Park took one step and froze.
“People are, no one has said anything. Who knows? People are eating corn. People are.”
Senior took his empty glass to the bar.
“No one figured this out quickly. By the time anyone knew where SLP came from. It was. Hell. And what do you do? Tell people to stop eating corn? Tell them, ‘We know it’s all you have, all you can afford, and we know we can’t afford to distribute alternatives to you, so just be quiet and starve, will you?’ I saw a projection, one of these think tank types, a projection based on what would happen if someone could just kill off all the corn, spray it, something; this man’s projection combined an assumed zero yield in corn with the impact of drought on rice and ended up with mass cannibalism in less than a decade. Socially accepted cannibalism.”
He set his snifter on the bar.
“There’s no one to tell. There’s no one to save. There’s no going back. A lot of people, most of us, are going to die. It’s going to take some years, but that’s the endgame. Society, what’s out that front door, it’s going to keep breaking down smaller and smaller. People are going to get more and more afraid. They’re going to rely on what they know, what they can count on. It’s too big already, too big to stop. People, people who know, people like me, we’re just trying to tap the brakes, slow everything down, keep it as normal as possible, keep people as comfortable as possible. As long as possible.”
He took the stopper from the bottle of cognac, then put it back.
“The slower it happens, the better the chance it won’t all just crash and burn. The less people know, the lower the chance they’ll go crazy all at once and just tear everything down. And the projections on that scenario, you don’t want to know about those. If the statistics I’ve seen are half-right, there’s still a better than even chance that someone somewhere will set off a nuke before this all shakes out. And then all the models break down. No one can say who might start pushing buttons.”
He faced Park, the forgotten thread still around his finger.
“People in despair, Haas, they don’t curl up and die. They are foolish and dangerous. We’ve lost the fight against SLP It had won before we knew what it was. Now we’re fighting despair. Trying to convince people there’s a reason to watch TV, go to work, clean up after the dog, pay the bills, obey traffic laws, not go next door and kill your neighbor’s kid for playing his guitar too loud in the garage.”
He noticed the thread and began to unwind it.
“Just let them believe for a little longer that there is hope and a reason to live.”
He dangled the thread from between his fingers.
“Because some people will live. There’s an immunity. Something to do with alterations in the prion gene. Whether you’re heterozygotic plays into it. Some people are going to live.”
He pinched the ends of the thread and stretched it between his hands.
“And we have to make sure there’s something left for them.”
The thread broke.
Park finished taking the step he had started moments before.

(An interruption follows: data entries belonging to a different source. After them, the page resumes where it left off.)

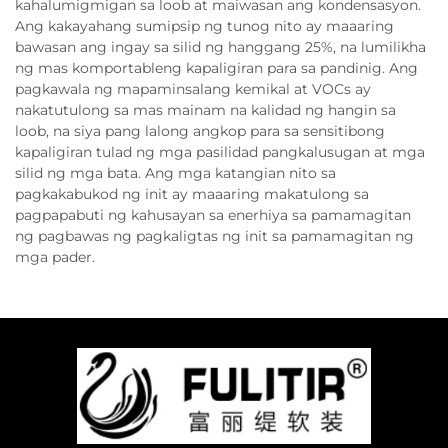
kahalumigmigan sa loob at maiwasan ang kondensasyon.
Ang kakayahang sumipsip ng tunog nito ay maaaring
bawasan ang ingay sa silid ng hanggang 25%, na lumilikha
ng mas komportableng kapaligiran para sa pandinig. Ang
pagkawala ng mapaminsalang kemikal at VOCs ay
nakatutulong sa mas mainam na kalidad ng hangin sa
loob, na siya pang lalong angkop para sa sensitibong
kapaligiran tulad ng mga pasilidad pangkalusugan at mga
silid ng mga bata. Ang mga katangian nito sa
pagkakabukod ng init ay maaaring makatulong sa
pagpapabuti ng kahusayan sa enerhiya sa pamamagitan
ng pagbawas ng pagkaligtas ng init sa pamamagitan ng
mga pader.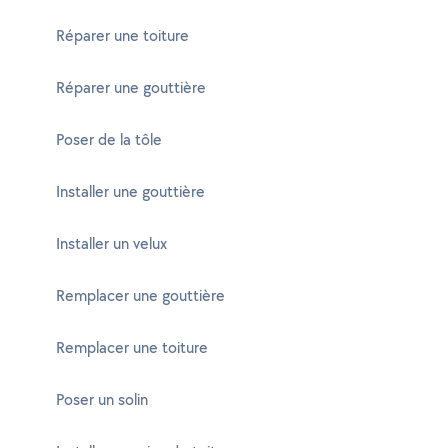
Réparer une toiture
Réparer une gouttière
Poser de la tôle
Installer une gouttière
Installer un velux
Remplacer une gouttière
Remplacer une toiture
Poser un solin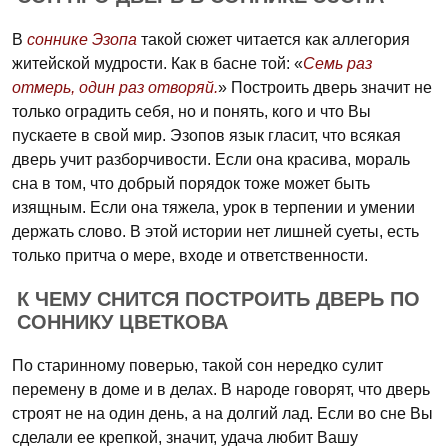
В
соннике Эзопа
такой сюжет читается как аллегория
житейской мудрости. Как в басне той: «
Семь раз
отмерь, один раз отворяй.
» Построить дверь значит не
только оградить себя, но и понять, кого и что Вы
пускаете в свой мир. Эзопов язык гласит, что всякая
дверь учит разборчивости. Если она красива, мораль
сна в том, что добрый порядок тоже может быть
изящным. Если она тяжела, урок в терпении и умении
держать слово. В этой истории нет лишней суеты, есть
только притча о мере, входе и ответственности.
К ЧЕМУ СНИТСЯ ПОСТРОИТЬ ДВЕРЬ ПО
СОННИКУ ЦВЕТКОВА
По старинному поверью, такой сон нередко сулит
перемену в доме и в делах. В народе говорят, что дверь
строят не на один день, а на долгий лад. Если во сне Вы
сделали ее крепкой, значит, удача любит Вашу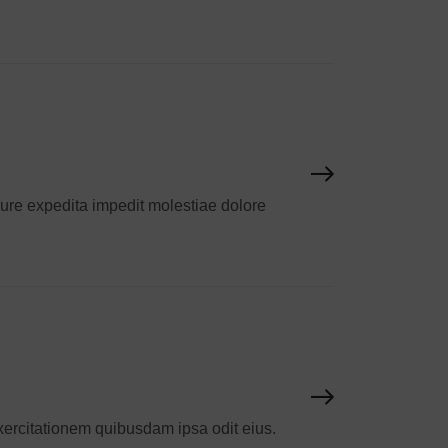
iure expedita impedit molestiae dolore
exercitationem quibusdam ipsa odit eius.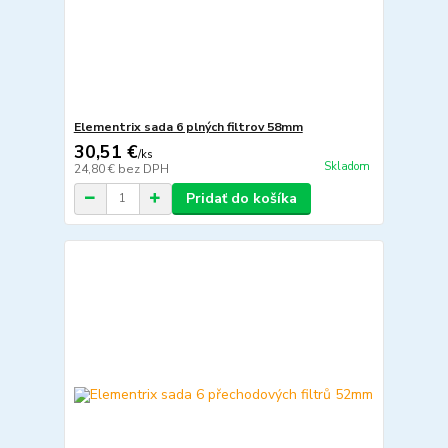
Elementrix sada 6 plných filtrov 58mm
30,51 €
/
ks
Skladom
24,80 €
bez DPH
Pridať do košíka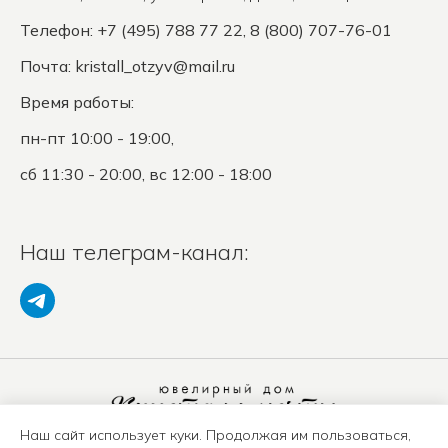
Телефон: +7 (495) 788 77 22, 8 (800) 707-76-01
Почта:
kristall_otzyv@mail.ru
Время работы:
пн-пт 10:00 - 19:00,
сб 11:30 - 20:00, вс 12:00 - 18:00
Наш телеграм-канал:
Наш сайт использует куки. Продолжая им пользоваться,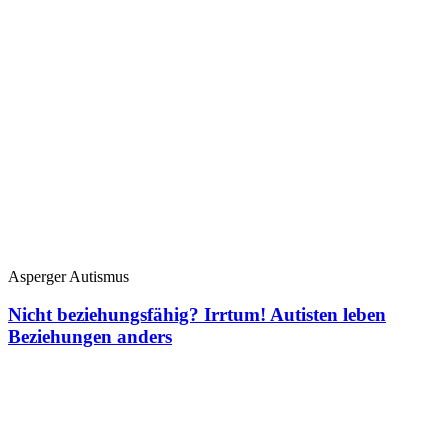
Asperger Autismus
Nicht beziehungsfähig? Irrtum! Autisten leben
Beziehungen anders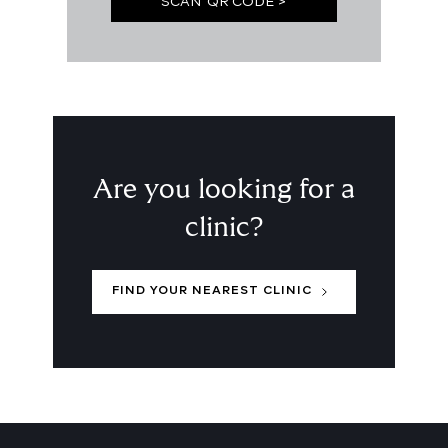
SCAN QR CODE >
Are you looking for a
clinic?
FIND YOUR NEAREST CLINIC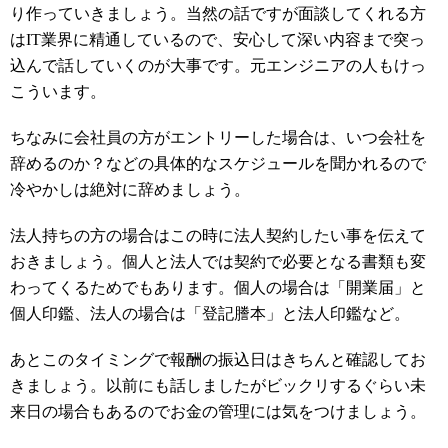
り作っていきましょう。当然の話ですが面談してくれる方
はIT業界に精通しているので、安心して深い内容まで突っ
込んで話していくのが大事です。元エンジニアの人もけっ
こういます。
ちなみに会社員の方がエントリーした場合は、いつ会社を
辞めるのか？などの具体的なスケジュールを聞かれるので
冷やかしは絶対に辞めましょう。
法人持ちの方の場合はこの時に法人契約したい事を伝えて
おきましょう。個人と法人では契約で必要となる書類も変
わってくるためでもあります。個人の場合は「開業届」と
個人印鑑、法人の場合は「登記謄本」と法人印鑑など。
あとこのタイミングで報酬の振込日はきちんと確認してお
きましょう。以前にも話しましたがビックリするぐらい未
来日の場合もあるのでお金の管理には気をつけましょう。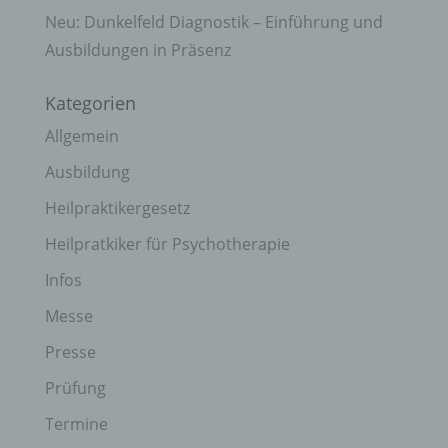
Neu: Dunkelfeld Diagnostik – Einführung und
Ausbildungen in Präsenz
Kategorien
Allgemein
Ausbildung
Heilpraktikergesetz
Heilpratkiker für Psychotherapie
Infos
Messe
Presse
Prüfung
Termine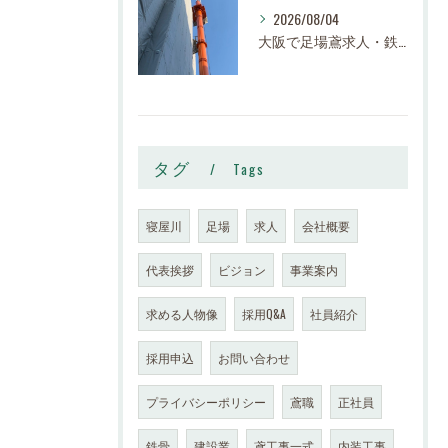
2026/08/04
大阪で足場鳶求人・鉄骨鳶の求人なら株式会社スロー｜寝屋川市で高収入・寮完備・未経験歓迎
タグ
Tags
寝屋川
足場
求人
会社概要
代表挨拶
ビジョン
事業案内
求める人物像
採用Q&A
社員紹介
採用申込
お問い合わせ
プライバシーポリシー
鳶職
正社員
鉄骨
建設業
鳶工事一式
内装工事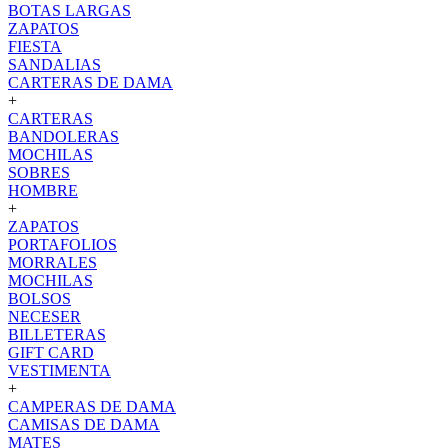
BOTAS LARGAS
ZAPATOS
FIESTA
SANDALIAS
CARTERAS DE DAMA
+
CARTERAS
BANDOLERAS
MOCHILAS
SOBRES
HOMBRE
+
ZAPATOS
PORTAFOLIOS
MORRALES
MOCHILAS
BOLSOS
NECESER
BILLETERAS
GIFT CARD
VESTIMENTA
+
CAMPERAS DE DAMA
CAMISAS DE DAMA
MATES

“I’m going to arrest your son.”
Senior dropped the pieces of string.
“Haas. No. What is going to happen is my people, those former Mossad and Shabak agents that work for me, they are going to escort you from the property. At the Bel Air gates you will be photographed by the Thousand Storks contractors that handle security up here. Then you will be driven to your car. And you will go home. And you will never come back here again, or come near my son, or you will be killed. Now, I don’t expect you’ll accept anything from me. Not as a bribe, I mean, but in the way of help. Nonetheless, I would like to help you and your family. All you have to do is ask, but you must ask now.”